- _GOAL_: Express every line of the listing below as a Markdown table with two columns, Row and Line, where Row holds the row number and Line holds the text of that line. Leave out any blank lines.

Saved entries
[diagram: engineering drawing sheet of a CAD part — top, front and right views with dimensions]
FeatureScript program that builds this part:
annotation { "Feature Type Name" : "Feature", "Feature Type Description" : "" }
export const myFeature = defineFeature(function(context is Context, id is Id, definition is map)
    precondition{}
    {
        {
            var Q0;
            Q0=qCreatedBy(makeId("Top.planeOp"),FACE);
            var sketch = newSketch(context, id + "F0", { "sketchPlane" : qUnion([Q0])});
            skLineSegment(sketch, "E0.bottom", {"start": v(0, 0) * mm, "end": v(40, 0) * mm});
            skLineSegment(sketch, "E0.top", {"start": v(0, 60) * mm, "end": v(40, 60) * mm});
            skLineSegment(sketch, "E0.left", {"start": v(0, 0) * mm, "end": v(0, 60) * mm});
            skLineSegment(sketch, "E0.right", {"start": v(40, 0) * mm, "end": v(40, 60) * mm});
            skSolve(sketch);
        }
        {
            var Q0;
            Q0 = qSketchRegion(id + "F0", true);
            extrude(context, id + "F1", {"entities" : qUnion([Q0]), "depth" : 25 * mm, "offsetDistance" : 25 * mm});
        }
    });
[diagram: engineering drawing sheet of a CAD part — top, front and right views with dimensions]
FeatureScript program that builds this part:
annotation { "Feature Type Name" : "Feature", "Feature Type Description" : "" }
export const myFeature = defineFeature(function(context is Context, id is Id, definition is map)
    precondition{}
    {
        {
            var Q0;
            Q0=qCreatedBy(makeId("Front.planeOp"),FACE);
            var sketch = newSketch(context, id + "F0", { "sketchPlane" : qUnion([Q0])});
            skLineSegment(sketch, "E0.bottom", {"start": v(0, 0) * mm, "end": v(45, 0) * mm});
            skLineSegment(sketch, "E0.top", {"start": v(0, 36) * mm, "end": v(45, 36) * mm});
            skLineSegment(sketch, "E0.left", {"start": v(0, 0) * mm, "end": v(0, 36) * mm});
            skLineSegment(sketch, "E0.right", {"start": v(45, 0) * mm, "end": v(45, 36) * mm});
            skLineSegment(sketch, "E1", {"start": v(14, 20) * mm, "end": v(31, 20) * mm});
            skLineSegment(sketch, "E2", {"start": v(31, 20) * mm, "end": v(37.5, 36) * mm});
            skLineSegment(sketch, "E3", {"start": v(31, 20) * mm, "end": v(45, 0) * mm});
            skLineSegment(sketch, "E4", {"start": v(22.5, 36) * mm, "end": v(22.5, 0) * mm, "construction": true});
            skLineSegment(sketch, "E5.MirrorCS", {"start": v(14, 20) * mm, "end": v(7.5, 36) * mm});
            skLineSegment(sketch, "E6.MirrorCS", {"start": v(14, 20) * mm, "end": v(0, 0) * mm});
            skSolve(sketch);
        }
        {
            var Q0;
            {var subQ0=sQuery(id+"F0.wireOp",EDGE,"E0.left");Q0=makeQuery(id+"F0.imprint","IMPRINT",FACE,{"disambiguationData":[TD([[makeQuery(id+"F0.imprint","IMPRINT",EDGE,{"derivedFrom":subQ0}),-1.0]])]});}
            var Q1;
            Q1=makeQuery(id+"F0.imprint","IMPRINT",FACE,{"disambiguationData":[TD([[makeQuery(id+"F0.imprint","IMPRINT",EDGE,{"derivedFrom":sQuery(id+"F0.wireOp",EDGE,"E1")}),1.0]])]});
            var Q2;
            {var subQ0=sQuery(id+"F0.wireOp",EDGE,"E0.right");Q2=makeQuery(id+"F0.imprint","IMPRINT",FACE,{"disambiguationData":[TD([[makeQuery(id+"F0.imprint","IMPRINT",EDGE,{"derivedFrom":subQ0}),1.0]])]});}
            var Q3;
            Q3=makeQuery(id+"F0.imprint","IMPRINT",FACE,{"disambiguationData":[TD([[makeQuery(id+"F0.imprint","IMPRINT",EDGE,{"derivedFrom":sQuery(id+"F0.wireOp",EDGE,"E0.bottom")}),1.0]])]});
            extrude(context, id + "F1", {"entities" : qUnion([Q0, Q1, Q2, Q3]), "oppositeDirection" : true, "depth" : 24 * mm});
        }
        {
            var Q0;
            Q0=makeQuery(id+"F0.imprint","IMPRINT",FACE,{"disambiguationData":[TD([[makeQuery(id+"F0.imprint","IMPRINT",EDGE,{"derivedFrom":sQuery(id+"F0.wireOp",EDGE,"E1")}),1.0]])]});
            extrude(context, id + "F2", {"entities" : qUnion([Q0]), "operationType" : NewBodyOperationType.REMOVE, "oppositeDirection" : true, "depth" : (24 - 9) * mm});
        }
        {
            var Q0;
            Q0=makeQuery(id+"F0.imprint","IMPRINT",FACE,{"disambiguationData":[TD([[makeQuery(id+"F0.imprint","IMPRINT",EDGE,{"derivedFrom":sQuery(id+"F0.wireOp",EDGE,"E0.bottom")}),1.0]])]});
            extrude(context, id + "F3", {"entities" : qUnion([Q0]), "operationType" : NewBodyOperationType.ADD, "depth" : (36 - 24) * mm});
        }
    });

- _SOLUTION TO THE EXERCISE_:
| Row | Line |
|---|---|
| 1 | [diagram: engineering drawing sheet of a CAD part — top, front and right views with dimensions] |
| 2 | FeatureScript program that builds this part: |
| 3 | annotation { "Feature Type Name" : "Feature", "Feature Type Description" : "" } |
| 4 | export const myFeature = defineFeature(function(context is Context, id is Id, definition is map) |
| 5 |     precondition{} |
| 6 |     { |
| 7 |         { |
| 8 |             var Q0; |
| 9 |             Q0=qCreatedBy(makeId("Top.planeOp"),FACE); |
| 10 |             var sketch = newSketch(context, id + "F0", { "sketchPlane" : qUnion([Q0])}); |
| 11 |             skLineSegment(sketch, "E0.bottom", {"start": v(0, 0) * mm, "end": v(40, 0) * mm}); |
| 12 |             skLineSegment(sketch, "E0.top", {"start": v(0, 60) * mm, "end": v(40, 60) * mm}); |
| 13 |             skLineSegment(sketch, "E0.left", {"start": v(0, 0) * mm, "end": v(0, 60) * mm}); |
| 14 |             skLineSegment(sketch, "E0.right", {"start": v(40, 0) * mm, "end": v(40, 60) * mm}); |
| 15 |             skSolve(sketch); |
| 16 |         } |
| 17 |         { |
| 18 |             var Q0; |
| 19 |             Q0 = qSketchRegion(id + "F0", true); |
| 20 |             extrude(context, id + "F1", {"entities" : qUnion([Q0]), "depth" : 25 * mm, "offsetDistance" : 25 * mm}); |
| 21 |         } |
| 22 |     }); |
| 23 | [diagram: engineering drawing sheet of a CAD part — top, front and right views with dimensions] |
| 24 | FeatureScript program that builds this part: |
| 25 | annotation { "Feature Type Name" : "Feature", "Feature Type Description" : "" } |
| 26 | export const myFeature = defineFeature(function(context is Context, id is Id, definition is map) |
| 27 |     precondition{} |
| 28 |     { |
| 29 |         { |
| 30 |             var Q0; |
| 31 |             Q0=qCreatedBy(makeId("Front.planeOp"),FACE); |
| 32 |             var sketch = newSketch(context, id + "F0", { "sketchPlane" : qUnion([Q0])}); |
| 33 |             skLineSegment(sketch, "E0.bottom", {"start": v(0, 0) * mm, "end": v(45, 0) * mm}); |
| 34 |             skLineSegment(sketch, "E0.top", {"start": v(0, 36) * mm, "end": v(45, 36) * mm}); |
| 35 |             skLineSegment(sketch, "E0.left", {"start": v(0, 0) * mm, "end": v(0, 36) * mm}); |
| 36 |             skLineSegment(sketch, "E0.right", {"start": v(45, 0) * mm, "end": v(45, 36) * mm}); |
| 37 |             skLineSegment(sketch, "E1", {"start": v(14, 20) * mm, "end": v(31, 20) * mm}); |
| 38 |             skLineSegment(sketch, "E2", {"start": v(31, 20) * mm, "end": v(37.5, 36) * mm}); |
| 39 |             skLineSegment(sketch, "E3", {"start": v(31, 20) * mm, "end": v(45, 0) * mm}); |
| 40 |             skLineSegment(sketch, "E4", {"start": v(22.5, 36) * mm, "end": v(22.5, 0) * mm, "construction": true}); |
| 41 |             skLineSegment(sketch, "E5.MirrorCS", {"start": v(14, 20) * mm, "end": v(7.5, 36) * mm}); |
| 42 |             skLineSegment(sketch, "E6.MirrorCS", {"start": v(14, 20) * mm, "end": v(0, 0) * mm}); |
| 43 |             skSolve(sketch); |
| 44 |         } |
| 45 |         { |
| 46 |             var Q0; |
| 47 |             {var subQ0=sQuery(id+"F0.wireOp",EDGE,"E0.left");Q0=makeQuery(id+"F0.imprint","IMPRINT",FACE,{"disambiguationData":[TD([[makeQuery(id+"F0.imprint","IMPRINT",EDGE,{"derivedFrom":subQ0}),-1.0]])]});} |
| 48 |             var Q1; |
| 49 |             Q1=makeQuery(id+"F0.imprint","IMPRINT",FACE,{"disambiguationData":[TD([[makeQuery(id+"F0.imprint","IMPRINT",EDGE,{"derivedFrom":sQuery(id+"F0.wireOp",EDGE,"E1")}),1.0]])]}); |
| 50 |             var Q2; |
| 51 |             {var subQ0=sQuery(id+"F0.wireOp",EDGE,"E0.right");Q2=makeQuery(id+"F0.imprint","IMPRINT",FACE,{"disambiguationData":[TD([[makeQuery(id+"F0.imprint","IMPRINT",EDGE,{"derivedFrom":subQ0}),1.0]])]});} |
| 52 |             var Q3; |
| 53 |             Q3=makeQuery(id+"F0.imprint","IMPRINT",FACE,{"disambiguationData":[TD([[makeQuery(id+"F0.imprint","IMPRINT",EDGE,{"derivedFrom":sQuery(id+"F0.wireOp",EDGE,"E0.bottom")}),1.0]])]}); |
| 54 |             extrude(context, id + "F1", {"entities" : qUnion([Q0, Q1, Q2, Q3]), "oppositeDirection" : true, "depth" : 24 * mm}); |
| 55 |         } |
| 56 |         { |
| 57 |             var Q0; |
| 58 |             Q0=makeQuery(id+"F0.imprint","IMPRINT",FACE,{"disambiguationData":[TD([[makeQuery(id+"F0.imprint","IMPRINT",EDGE,{"derivedFrom":sQuery(id+"F0.wireOp",EDGE,"E1")}),1.0]])]}); |
| 59 |             extrude(context, id + "F2", {"entities" : qUnion([Q0]), "operationType" : NewBodyOperationType.REMOVE, "oppositeDirection" : true, "depth" : (24 - 9) * mm}); |
| 60 |         } |
| 61 |         { |
| 62 |             var Q0; |
| 63 |             Q0=makeQuery(id+"F0.imprint","IMPRINT",FACE,{"disambiguationData":[TD([[makeQuery(id+"F0.imprint","IMPRINT",EDGE,{"derivedFrom":sQuery(id+"F0.wireOp",EDGE,"E0.bottom")}),1.0]])]}); |
| 64 |             extrude(context, id + "F3", {"entities" : qUnion([Q0]), "operationType" : NewBodyOperationType.ADD, "depth" : (36 - 24) * mm}); |
| 65 |         } |
| 66 |     }); |